→ EXERCISE OBJECTIVE
Do these statements agree with the blog entries below? (a) The glines resizing code already remembers the window size. (b) The Aisleriot statistics dialog does not yet collect any statistics. (c) A kea was seen at sea level. Answer each with yes or no and quote the words from the blog entries that decide it.

→ SOURCE DOCUMENT
┏━━
Older blog entries for Spooky (starting at number 35)

If there has been one nasty bug that keeps recurring throughout the various programs in gnome-games it is a tendency for the Quit menu item and the window destroy signal to call different routines. I fixed a particularly problematic one last night. It had become clear that a certain variable read from gconf was becoming corrupted. The first problem was that the program was trusting gconf input. The second problem was figuring out why it was going bad. Everything worked fine for me, right up until I closed the window rather than hitting Control-Q as I normally do. Both routines were nearly identical, except one saved the important variable and the other didn't.

No one person had set it up like this, it wasn't planned, it was pure bit-rot. Needless to say there is only one function now.

I've just come back from five days showing friends around my end of New Zealand. The first day took us to the Mavora lakes for the obligatory Lord of the Rings location. The shore was used for the river-bank at the end of the first movie and the edge of the bush nearby was used for the edge of Fangorn Forest. Action photos of people kicking imaginary Orc heads were taken.

The last three days were spent tramping over the hump-ridge track. It's a nice track, quite challenging (for someone of my fitness) on the first day when you ascend a vertical kilometer up a steep ridge to the hill-top and this wonderful hut just above the tree-line. You get beautiful views both down across Southland and over across Fiordland. The second day is down another ridge to the coast and an abandoned logging village. We saw dolphins in the old harbour there. The final day is along the coast back to the car.

There were a lot of keas, we even saw one down at sea-level. Keas are a large green alpine parrot with a long hooked beak, the curiosity of a monkey and a destructive ability normally reserved for humans. They are quite friendly in the sense that they have learnt that humans are a good source of food and toys. Actually, I'm not sure they will eat anything that humans provide, but they will pull apart everything you own just in case.

gnome-games news

There has been a fair bit of new stuff going into gnome-games:

  • gnect has been given a make-over by Tim Musson: cleaner UI, cleaner code.
  • glines has been given a theme that is hopefully colour-blind friendly (shapes). Each "colour" is also a different shape. I'd be interested in hearing from anyone who is colour-blind as to whether it is helpful.
  • Aisleriot has the start of a statistics dialog. The dialog itself is fairly complete, it's just that no statistics are actually collected yet. The obsessive freecell people will hopefully postpone their plans to lynch me.
  • Someone finally noticed that mahjongg has become easier. This means I'm going to have to hunt down that particular bug.
glines

I have basically finished the resizing code for glines. The window size isn't remembered yet and there are a couple of minor bugs, but it is in CVS ready to be admired. This is a fine example of how easy it is to use SVG to get great visuals. Download it, install it, and select the "balls" theme (the new SVG theme). Now hit the maximise button and marvel at what vector graphics do for your soul.

Not just a shinier toy: it uses 100k less X server memory.

Hungarian

Thanks to Laszlo and Gergo I now know that Ezt megkapja means "it gets this" or "it gets this one". Even in the context of the code this still doesn't mean anything to me. At least no one tried to tell me my hovercraft is full of eels.
┗━━
→ DATA LISTING
┏━━
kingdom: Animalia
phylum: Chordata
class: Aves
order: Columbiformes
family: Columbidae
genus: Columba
┗━━
→ TASK RESULT
(a) No: "The window size isn't remembered yet"
(b) Yes: "no statistics are actually collected yet"
(c) Yes: "we even saw one down at sea-level"